Выбрать главу

Сегодня изливаюсь я. Жаркая исповедь — и упорное сопротивление ласке.

— Говори, говори! Мне радостно слушать, когда тебя вот так прорвет!

Думаю: еще бы! Ведь я ему говорю о нем. Не только о моей любви — о нем! Мысленно отмечаю это редкое между нами «ты». И вдруг с удивлением вижу на глазах Есенина слезы.

А я, как будто в ласке, но, сдерживая ласку, зажала его ладони в своих:

— Что, сердитесь на меня? Больше никогда и не заглянете?

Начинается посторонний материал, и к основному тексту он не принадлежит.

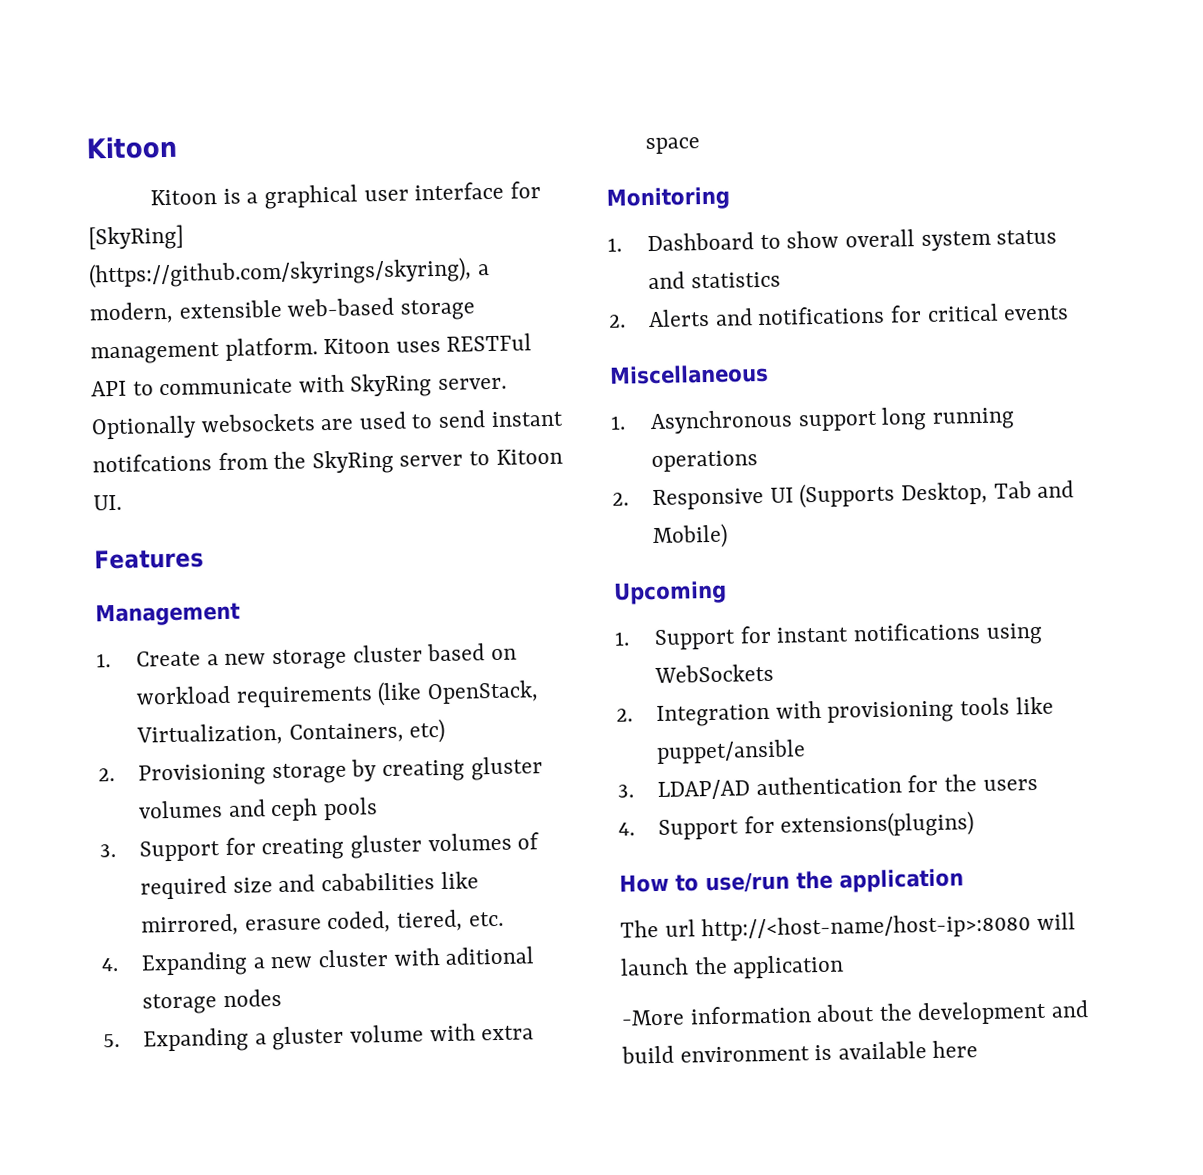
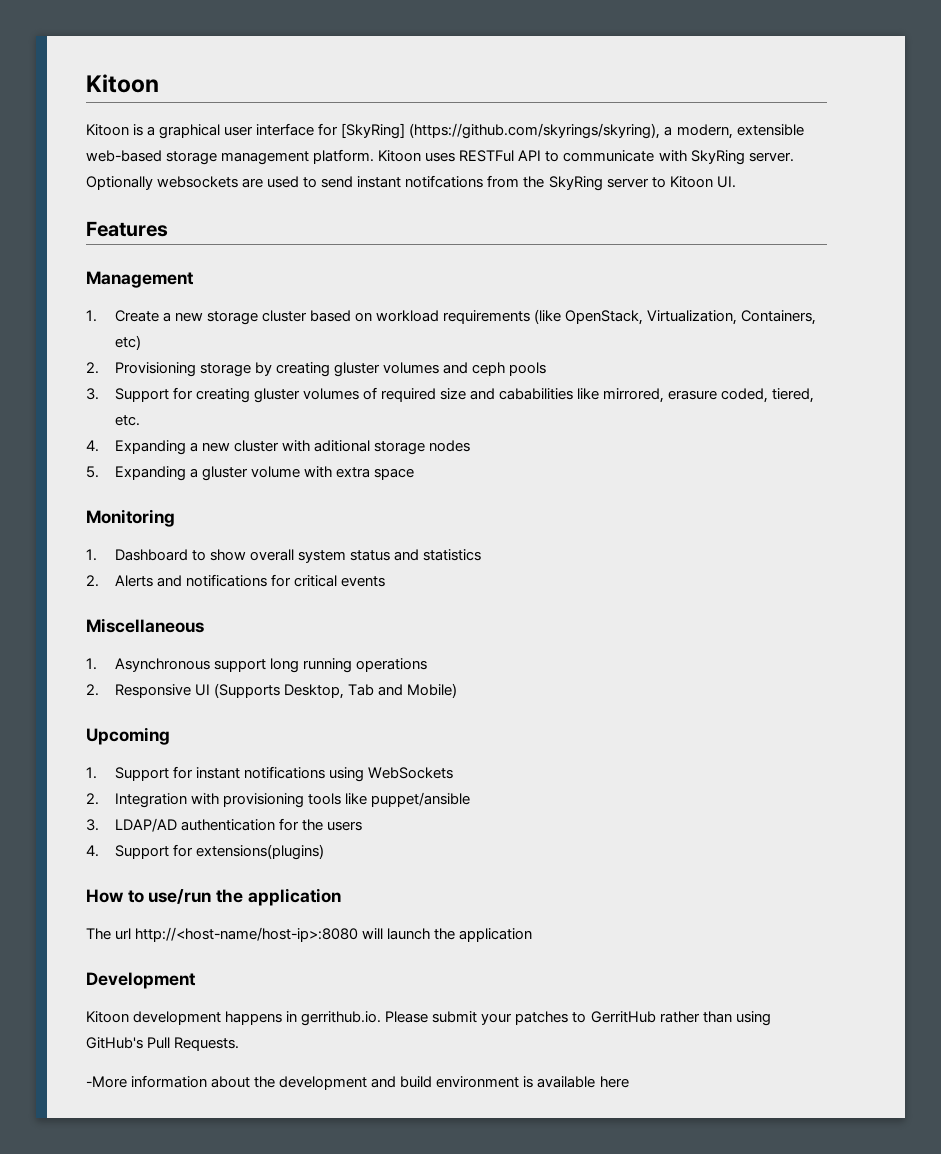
(845, 966) none -> [86,972,196,989] [86,1011,771,1026] [86,1037,240,1051] // Development // Kitoon development happens in gerrithub.io. Please submit your patches to GerritHub rather than using GitHub's Pull Requests.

— Нет, почему же. Может быть, так и лучше... И, помолчав, добавляет:

— В неутоленности тоже есть счастье.

ПОЯВЛЯЕТСЯ БЕНИСЛАВСКАЯ

Память говорит: три двадцатки. Двадцатый год, двадцатое сентября, двадцать градусов мороза.

Впрочем, по градуснику никто не сверялся — это по агентству ОГГ — «один гражданин говорил...»

Верно то, что я, едва приехала из Кисловодска — и сразу вместо бабьего лета угодила в зимнюю стужу. Лег снег, завернул мороз — и без оттепелей, без послаблений зима вступила в свои права. Москвичи поначалу шутили: «Живем, как в раю — ходим голые, едим яблоки». Но стало не до шуток. Накручиваем на себя, что потеплей, а сочную антоновку сменила коричневая «рязань».

Я больна. Паратиф. Температура за сорок. В жару слагаю стихи, и они мне кажутся неизмеримо лучше всего, что писала раньше. На пятый примерно день зашел меня проведать Яков Семенович Шихман (в будущем прозаик Я. Рыкачев), заставил мою сестру принять от него деньги взаймы да принес кое-какую снедь. Поражен, что при такой температуре (40,8°) я в полном сознании, только слишком много говорю — много и возбужденно. Прощаясь, он что-то шепнул сестре, скрывая от меня. Но Люба тут же мне выложила: Есенина забрали. Провалялась я недели две.

Как встала, я каждый вечер захожу в СОПО узнать, что слышно о Есенине. Отвечают мне неохотно и не очень правдиво. Или это мне вообразилось — со страху за Есенина? Время бурное, тут и без вины пропасть недолго!

...Поздний вечер. Отчитав с эстрады свои последние стихи, я прошла в зал поэтов. Ко мне сразу подступили две молодые женщины. Одна — высокая, стройная, белокурая, с правильным, кукольно-красивым и невыразительным лицом; назвалась Лидой, без фамилии. Вторая среднего роста, нескладная, темнокосая, с зелеными в очень густых ресницах глазами под широкой чертой бровей, тоже очень густых и чуть не сросшихся на переносье. Лицо взволнованное, умное: Галина Бениславская. Просят меня разузнать в правлении СОПО о Есенине — где он сидит и по какому делу. Я отклоняю просьбу:

— Спрашивала. Мне не ответят.

Те не поверили, настаивают. Думают, глупые, что во мне говорит обывательский страх. Страх-то есть, но страшусь не за себя.

— Я не из пустого любопытства, — сказала, наконец, темноволосая.— Я могу помочь.

Услышав «могу помочь», я решилась вызвать к ним Грузинова: он у нас секретарь Правления, и, знаю, предан Есенину.

Вызвала, и тут же меня взяло сомнение: если может помочь... значит, может и навредить? Ну Грузинов не дурак, сообразит, как повести себя с объявившейся вдруг помощницей.

ОРАНЖЕВАЯ ЩЕТИНА

Мне давно разъяснили, что произошло. Есенин пришел пообедать в частную столовую (их было в Москве немало, этих «домашних кухонь») и угодил в засаду. Замели всех подряд, и хозяев и посетителей.

Справляюсь ежедневно — вечером в СОПО, днем в книжной лавке «Художников слова» (близ консерватории). Чем черт не шутит, может, впрямь темнокосая помогла?

Мороз нещадный — даром, что только октябрь. С трудом открываю примерзшую входную дверь и еще с порога вижу за прилавком самого Есенина. Он радостно рванулся навстречу — и вдруг застыл, испуганно прикрывая заросшие щеки тыльной стороной ладоней. Нет не того испугался, что не брит: на щеках сияет сквозь раздвинутые пальцы ярко-оранжевая щетина! Никогда ни до ни после того дня я не видела рыжинки на его щеках, всегда тщательно выбритых и запудренных. Эти густо напудренные щеки не раз упоминает и английский писатель-славист Гордон Мак Вэй в своей книге «Изадора и Есенин» (Gordon VcVay. “Isadora and Esenin”, Ardis? 1980).